Hacker News new | ask | show | jobs
by Workaccount2 531 days ago
LLMs are not massive archives of data. They are a tiny fraction of a fraction of a percent of the size of their training set.

And before you knee-jerk "it's a compression algo!", I invite you to archive all your data with an LLMs "compression algo".

3 comments

> LLMs are not massive archives of data.

Neither am I, yet, I am still capable of reproducing copyrighted works to a level that most would describe as illegal.

> And before you knee-jerk "it's a compression algo!"

It's literally a fundamental part of the technology so I can't see how you call it a "knee jerk." It's lossy compression, the same way a JPEG might be, and simply recompressing your picture to a lower resolution does not at all obviate your copyright.

> I invite you to archive all your data with an LLMs "compression algo".

As long as we agree it is _my data_ and not yours.

> It's lossy compression, the same way a JPEG might be

Compression yes, but this is co-mingling as well. The entire corpus is compressed together, which identifies common patterns, and in the model they are essentially now overlapping.

The original document is represented statistically in the final model, but you’ve lost the ability to extract it closely. Instead you gain the ability to generate something statistically similar to a large number of original documents that are related or are structurally similar.

I’m just commenting, not disputing any argument about fair use.

Copying a single sentence verbatim from a 1000 page book is still plagiarism.

And is technically copyright infringement outside fair use exceptions.

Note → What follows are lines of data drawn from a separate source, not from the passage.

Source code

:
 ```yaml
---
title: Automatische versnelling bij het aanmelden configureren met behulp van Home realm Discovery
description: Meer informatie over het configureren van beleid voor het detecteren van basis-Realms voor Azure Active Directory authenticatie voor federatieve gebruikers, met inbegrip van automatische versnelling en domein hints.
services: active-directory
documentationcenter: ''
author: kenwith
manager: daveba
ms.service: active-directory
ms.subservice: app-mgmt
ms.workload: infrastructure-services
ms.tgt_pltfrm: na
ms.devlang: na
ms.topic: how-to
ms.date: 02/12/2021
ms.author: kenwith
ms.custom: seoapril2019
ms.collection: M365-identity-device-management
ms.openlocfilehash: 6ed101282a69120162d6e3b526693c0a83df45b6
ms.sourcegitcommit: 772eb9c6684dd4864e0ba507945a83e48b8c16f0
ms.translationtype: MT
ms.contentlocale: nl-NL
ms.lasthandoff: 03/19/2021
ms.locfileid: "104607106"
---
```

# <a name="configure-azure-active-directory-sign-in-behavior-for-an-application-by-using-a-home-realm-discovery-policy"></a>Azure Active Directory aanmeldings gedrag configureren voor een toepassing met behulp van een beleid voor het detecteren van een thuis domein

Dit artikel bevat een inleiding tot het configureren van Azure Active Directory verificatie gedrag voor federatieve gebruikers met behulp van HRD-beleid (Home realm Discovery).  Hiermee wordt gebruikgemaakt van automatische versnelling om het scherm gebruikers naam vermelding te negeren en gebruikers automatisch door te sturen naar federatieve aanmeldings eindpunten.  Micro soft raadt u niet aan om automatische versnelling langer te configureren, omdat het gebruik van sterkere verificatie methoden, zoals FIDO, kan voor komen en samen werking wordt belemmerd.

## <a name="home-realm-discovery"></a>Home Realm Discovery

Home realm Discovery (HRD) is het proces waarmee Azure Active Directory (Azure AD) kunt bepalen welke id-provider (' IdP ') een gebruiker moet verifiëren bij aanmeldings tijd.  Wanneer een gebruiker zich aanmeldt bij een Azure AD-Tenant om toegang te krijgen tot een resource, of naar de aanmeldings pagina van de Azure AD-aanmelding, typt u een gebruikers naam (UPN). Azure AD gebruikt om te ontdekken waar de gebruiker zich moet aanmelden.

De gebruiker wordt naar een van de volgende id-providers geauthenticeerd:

And similarly, translating those sentences into data points is still a derivative work, like transcribing music and then making a new recording is still derivative.
derivative works still tend to be copyright violations.
Yes, that's what I'm saying. An LLM washing machine doesn't get rid of the copyright.
It doesn't matter. It's still a derived work.
Well what isn’t in this world?

Would Einstein would have been possible without Newton?

I'm fine with us ditching copyright altogether.

But as things are, the megacorps are training their LLMs on the commons while asserting "intellectual property" rights on the resulting weights. So, fuck them, and cheers to those who try to do something about this state of affairs.

Newton was public domain by Einstein's time.
Indeed. Copyright was introduced in 1710, Principia was published in 1687.
and even with our current copyright laws providing for long dated protection, it would have still been in public domain
It's hard to say what the current laws actually imply. Steamboat Willie was originally meant to be in the public domain in 1955. Got there in 2024.